TASK GOAL: Reproduce the listing word for word, starting at its first line and stopping after the line that contains "Après avoir audité plus de 200 sites".

RECORDS PROVIDED:

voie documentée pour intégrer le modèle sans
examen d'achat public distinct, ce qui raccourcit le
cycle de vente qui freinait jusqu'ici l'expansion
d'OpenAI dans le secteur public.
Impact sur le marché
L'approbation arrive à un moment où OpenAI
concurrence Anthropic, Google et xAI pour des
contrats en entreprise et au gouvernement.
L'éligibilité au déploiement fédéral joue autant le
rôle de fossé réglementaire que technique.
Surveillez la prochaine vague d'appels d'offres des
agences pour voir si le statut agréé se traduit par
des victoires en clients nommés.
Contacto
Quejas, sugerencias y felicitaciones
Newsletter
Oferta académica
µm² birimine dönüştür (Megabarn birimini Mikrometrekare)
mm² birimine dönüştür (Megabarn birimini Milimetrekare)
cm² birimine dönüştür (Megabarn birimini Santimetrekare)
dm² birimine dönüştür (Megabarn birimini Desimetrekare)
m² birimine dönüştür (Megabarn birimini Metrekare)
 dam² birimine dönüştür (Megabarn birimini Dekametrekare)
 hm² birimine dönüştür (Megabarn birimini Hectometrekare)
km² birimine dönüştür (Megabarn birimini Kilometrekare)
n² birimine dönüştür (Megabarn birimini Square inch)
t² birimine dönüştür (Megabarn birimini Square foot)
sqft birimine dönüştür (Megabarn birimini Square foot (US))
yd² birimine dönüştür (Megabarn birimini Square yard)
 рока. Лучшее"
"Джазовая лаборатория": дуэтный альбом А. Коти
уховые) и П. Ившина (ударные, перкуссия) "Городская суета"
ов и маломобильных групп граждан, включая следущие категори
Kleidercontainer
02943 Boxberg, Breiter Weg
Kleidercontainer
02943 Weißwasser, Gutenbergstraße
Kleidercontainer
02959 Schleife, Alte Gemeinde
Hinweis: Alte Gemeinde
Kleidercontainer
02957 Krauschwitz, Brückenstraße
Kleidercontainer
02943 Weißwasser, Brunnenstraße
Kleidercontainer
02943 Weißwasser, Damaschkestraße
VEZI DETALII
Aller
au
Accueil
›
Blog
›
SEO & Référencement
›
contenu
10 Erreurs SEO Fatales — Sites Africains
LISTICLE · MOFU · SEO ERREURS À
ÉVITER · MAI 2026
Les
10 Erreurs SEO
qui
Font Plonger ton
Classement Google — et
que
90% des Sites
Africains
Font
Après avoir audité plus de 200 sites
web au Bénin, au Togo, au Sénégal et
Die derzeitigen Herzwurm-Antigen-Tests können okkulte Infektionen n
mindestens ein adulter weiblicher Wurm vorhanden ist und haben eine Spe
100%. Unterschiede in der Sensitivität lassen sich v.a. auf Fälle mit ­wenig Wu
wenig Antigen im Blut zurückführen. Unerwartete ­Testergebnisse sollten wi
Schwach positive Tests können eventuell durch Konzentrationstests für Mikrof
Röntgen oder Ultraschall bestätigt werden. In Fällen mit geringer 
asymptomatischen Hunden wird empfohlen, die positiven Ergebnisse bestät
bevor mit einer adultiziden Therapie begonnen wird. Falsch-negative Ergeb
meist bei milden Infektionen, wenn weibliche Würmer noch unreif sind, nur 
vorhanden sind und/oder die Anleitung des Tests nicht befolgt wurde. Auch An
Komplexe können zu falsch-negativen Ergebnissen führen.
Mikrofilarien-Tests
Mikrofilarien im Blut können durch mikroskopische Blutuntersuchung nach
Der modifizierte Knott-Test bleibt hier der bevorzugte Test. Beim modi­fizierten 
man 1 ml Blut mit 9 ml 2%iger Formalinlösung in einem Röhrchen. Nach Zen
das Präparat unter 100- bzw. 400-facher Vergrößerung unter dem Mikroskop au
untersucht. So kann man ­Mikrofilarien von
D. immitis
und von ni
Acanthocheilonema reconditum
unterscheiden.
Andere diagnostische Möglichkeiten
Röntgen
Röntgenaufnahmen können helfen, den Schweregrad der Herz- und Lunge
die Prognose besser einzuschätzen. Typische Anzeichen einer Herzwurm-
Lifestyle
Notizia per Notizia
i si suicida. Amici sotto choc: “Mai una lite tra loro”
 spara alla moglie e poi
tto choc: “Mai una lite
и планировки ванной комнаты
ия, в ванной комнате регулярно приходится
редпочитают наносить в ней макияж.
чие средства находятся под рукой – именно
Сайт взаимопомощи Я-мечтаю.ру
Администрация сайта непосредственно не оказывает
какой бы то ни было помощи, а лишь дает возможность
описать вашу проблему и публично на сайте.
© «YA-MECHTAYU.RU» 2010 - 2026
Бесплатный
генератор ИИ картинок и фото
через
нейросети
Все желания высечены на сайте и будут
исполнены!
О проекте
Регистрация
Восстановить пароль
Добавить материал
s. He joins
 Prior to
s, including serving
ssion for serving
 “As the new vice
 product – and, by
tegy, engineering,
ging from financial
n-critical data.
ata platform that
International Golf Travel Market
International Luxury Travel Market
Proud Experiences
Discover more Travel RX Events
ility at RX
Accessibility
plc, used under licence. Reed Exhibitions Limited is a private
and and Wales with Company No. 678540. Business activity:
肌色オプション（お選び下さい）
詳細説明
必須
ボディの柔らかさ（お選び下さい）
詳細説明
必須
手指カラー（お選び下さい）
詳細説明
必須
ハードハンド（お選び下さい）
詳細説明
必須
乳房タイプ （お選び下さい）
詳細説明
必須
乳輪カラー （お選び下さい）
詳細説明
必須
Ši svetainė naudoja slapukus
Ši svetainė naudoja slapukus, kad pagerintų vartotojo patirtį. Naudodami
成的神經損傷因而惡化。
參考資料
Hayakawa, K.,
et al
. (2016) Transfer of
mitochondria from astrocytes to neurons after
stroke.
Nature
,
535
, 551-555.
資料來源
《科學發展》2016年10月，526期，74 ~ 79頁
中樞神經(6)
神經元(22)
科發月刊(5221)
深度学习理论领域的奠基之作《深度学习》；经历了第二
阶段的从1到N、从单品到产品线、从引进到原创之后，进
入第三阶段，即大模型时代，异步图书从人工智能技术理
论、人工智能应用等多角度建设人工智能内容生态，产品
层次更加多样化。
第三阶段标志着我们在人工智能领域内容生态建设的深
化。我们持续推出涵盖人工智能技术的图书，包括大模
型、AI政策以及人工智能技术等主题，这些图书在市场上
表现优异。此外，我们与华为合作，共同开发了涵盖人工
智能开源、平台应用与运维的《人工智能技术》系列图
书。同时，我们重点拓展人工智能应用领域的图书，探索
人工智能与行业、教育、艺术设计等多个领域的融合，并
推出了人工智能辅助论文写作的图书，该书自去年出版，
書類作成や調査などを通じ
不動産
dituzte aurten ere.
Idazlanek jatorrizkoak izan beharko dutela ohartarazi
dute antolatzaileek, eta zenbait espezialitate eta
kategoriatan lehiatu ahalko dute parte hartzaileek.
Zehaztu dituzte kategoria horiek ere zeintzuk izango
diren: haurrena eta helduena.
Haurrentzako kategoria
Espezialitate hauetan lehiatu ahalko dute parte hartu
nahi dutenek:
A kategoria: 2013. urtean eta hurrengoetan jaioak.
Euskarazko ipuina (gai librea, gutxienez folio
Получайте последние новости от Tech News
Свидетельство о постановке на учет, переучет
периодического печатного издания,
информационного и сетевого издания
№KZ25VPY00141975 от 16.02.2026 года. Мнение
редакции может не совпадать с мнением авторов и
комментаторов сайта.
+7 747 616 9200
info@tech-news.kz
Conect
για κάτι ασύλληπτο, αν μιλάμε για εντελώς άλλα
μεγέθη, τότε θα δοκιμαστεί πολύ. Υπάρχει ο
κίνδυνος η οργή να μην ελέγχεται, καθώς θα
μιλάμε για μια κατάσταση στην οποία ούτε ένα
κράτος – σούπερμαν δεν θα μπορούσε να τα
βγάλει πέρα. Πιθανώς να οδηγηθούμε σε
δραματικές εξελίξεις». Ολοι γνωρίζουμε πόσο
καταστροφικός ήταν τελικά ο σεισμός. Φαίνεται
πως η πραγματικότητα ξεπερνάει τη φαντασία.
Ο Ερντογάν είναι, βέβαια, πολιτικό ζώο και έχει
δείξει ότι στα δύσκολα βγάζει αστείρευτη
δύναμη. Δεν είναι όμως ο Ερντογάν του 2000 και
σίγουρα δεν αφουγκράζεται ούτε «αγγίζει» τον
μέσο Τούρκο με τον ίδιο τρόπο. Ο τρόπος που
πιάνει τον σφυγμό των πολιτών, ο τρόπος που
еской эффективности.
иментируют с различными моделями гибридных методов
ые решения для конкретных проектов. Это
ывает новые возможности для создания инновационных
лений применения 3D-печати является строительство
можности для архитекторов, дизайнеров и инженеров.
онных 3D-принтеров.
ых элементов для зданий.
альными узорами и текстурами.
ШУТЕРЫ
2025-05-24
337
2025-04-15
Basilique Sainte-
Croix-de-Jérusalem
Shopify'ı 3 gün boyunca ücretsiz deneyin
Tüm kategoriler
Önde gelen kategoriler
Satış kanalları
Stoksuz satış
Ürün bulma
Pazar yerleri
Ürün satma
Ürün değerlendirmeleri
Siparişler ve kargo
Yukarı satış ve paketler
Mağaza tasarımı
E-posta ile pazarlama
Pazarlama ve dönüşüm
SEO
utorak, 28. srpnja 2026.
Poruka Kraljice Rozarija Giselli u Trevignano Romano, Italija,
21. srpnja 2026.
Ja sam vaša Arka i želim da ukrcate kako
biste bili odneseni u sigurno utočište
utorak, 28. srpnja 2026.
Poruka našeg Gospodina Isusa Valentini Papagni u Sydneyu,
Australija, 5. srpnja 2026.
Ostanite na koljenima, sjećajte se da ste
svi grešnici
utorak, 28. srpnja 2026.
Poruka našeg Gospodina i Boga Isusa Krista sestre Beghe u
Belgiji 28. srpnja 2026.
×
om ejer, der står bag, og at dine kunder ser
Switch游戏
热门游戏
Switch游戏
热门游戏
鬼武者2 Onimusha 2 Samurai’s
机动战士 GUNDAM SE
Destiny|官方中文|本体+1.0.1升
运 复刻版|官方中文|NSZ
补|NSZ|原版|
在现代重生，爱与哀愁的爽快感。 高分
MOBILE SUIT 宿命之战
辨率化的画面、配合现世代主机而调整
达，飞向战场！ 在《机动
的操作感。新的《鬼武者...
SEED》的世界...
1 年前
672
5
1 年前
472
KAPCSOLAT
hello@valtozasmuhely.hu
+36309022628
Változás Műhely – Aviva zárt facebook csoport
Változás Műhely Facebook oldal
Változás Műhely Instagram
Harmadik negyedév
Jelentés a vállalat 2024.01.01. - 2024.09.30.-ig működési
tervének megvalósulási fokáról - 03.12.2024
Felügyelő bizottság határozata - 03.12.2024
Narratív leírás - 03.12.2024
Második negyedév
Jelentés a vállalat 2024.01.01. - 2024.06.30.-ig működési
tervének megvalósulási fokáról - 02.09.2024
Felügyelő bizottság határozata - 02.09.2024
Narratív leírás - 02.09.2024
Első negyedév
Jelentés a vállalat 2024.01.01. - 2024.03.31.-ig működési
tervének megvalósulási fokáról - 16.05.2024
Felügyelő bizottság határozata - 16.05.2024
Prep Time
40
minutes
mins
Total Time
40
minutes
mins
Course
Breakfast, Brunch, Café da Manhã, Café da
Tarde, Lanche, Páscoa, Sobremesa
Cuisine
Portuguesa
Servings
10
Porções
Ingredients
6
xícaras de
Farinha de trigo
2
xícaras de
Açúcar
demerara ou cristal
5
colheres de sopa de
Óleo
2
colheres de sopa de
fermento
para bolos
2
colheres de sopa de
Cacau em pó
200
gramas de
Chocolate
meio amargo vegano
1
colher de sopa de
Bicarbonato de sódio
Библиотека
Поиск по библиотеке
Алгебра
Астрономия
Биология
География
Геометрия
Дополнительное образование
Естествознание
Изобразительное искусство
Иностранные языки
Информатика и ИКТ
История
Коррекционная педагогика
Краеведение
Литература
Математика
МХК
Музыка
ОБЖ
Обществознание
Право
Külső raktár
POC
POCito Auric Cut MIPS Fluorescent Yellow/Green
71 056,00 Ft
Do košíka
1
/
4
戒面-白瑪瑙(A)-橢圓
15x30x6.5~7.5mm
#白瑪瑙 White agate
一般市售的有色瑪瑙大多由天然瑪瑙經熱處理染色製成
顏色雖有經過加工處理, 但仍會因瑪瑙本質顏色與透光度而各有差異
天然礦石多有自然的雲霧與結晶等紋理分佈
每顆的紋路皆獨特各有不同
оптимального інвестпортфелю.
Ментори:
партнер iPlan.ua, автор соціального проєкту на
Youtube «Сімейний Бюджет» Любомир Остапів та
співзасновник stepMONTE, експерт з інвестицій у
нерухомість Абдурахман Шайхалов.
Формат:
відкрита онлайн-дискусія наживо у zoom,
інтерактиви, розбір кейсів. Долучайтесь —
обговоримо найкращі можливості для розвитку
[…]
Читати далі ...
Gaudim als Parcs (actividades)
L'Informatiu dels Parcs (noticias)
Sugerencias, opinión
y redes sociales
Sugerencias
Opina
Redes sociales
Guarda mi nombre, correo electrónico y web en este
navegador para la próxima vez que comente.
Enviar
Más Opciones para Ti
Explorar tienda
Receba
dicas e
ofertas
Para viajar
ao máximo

TASK RESPONSE:
voie documentée pour intégrer le modèle sans
examen d'achat public distinct, ce qui raccourcit le
cycle de vente qui freinait jusqu'ici l'expansion
d'OpenAI dans le secteur public.
Impact sur le marché
L'approbation arrive à un moment où OpenAI
concurrence Anthropic, Google et xAI pour des
contrats en entreprise et au gouvernement.
L'éligibilité au déploiement fédéral joue autant le
rôle de fossé réglementaire que technique.
Surveillez la prochaine vague d'appels d'offres des
agences pour voir si le statut agréé se traduit par
des victoires en clients nommés.
Contacto
Quejas, sugerencias y felicitaciones
Newsletter
Oferta académica
µm² birimine dönüştür (Megabarn birimini Mikrometrekare)
mm² birimine dönüştür (Megabarn birimini Milimetrekare)
cm² birimine dönüştür (Megabarn birimini Santimetrekare)
dm² birimine dönüştür (Megabarn birimini Desimetrekare)
m² birimine dönüştür (Megabarn birimini Metrekare)
 dam² birimine dönüştür (Megabarn birimini Dekametrekare)
 hm² birimine dönüştür (Megabarn birimini Hectometrekare)
km² birimine dönüştür (Megabarn birimini Kilometrekare)
n² birimine dönüştür (Megabarn birimini Square inch)
t² birimine dönüştür (Megabarn birimini Square foot)
sqft birimine dönüştür (Megabarn birimini Square foot (US))
yd² birimine dönüştür (Megabarn birimini Square yard)
 рока. Лучшее"
"Джазовая лаборатория": дуэтный альбом А. Коти
уховые) и П. Ившина (ударные, перкуссия) "Городская суета"
ов и маломобильных групп граждан, включая следущие категори
Kleidercontainer
02943 Boxberg, Breiter Weg
Kleidercontainer
02943 Weißwasser, Gutenbergstraße
Kleidercontainer
02959 Schleife, Alte Gemeinde
Hinweis: Alte Gemeinde
Kleidercontainer
02957 Krauschwitz, Brückenstraße
Kleidercontainer
02943 Weißwasser, Brunnenstraße
Kleidercontainer
02943 Weißwasser, Damaschkestraße
VEZI DETALII
Aller
au
Accueil
›
Blog
›
SEO & Référencement
›
contenu
10 Erreurs SEO Fatales — Sites Africains
LISTICLE · MOFU · SEO ERREURS À
ÉVITER · MAI 2026
Les
10 Erreurs SEO
qui
Font Plonger ton
Classement Google — et
que
90% des Sites
Africains
Font
Après avoir audité plus de 200 sites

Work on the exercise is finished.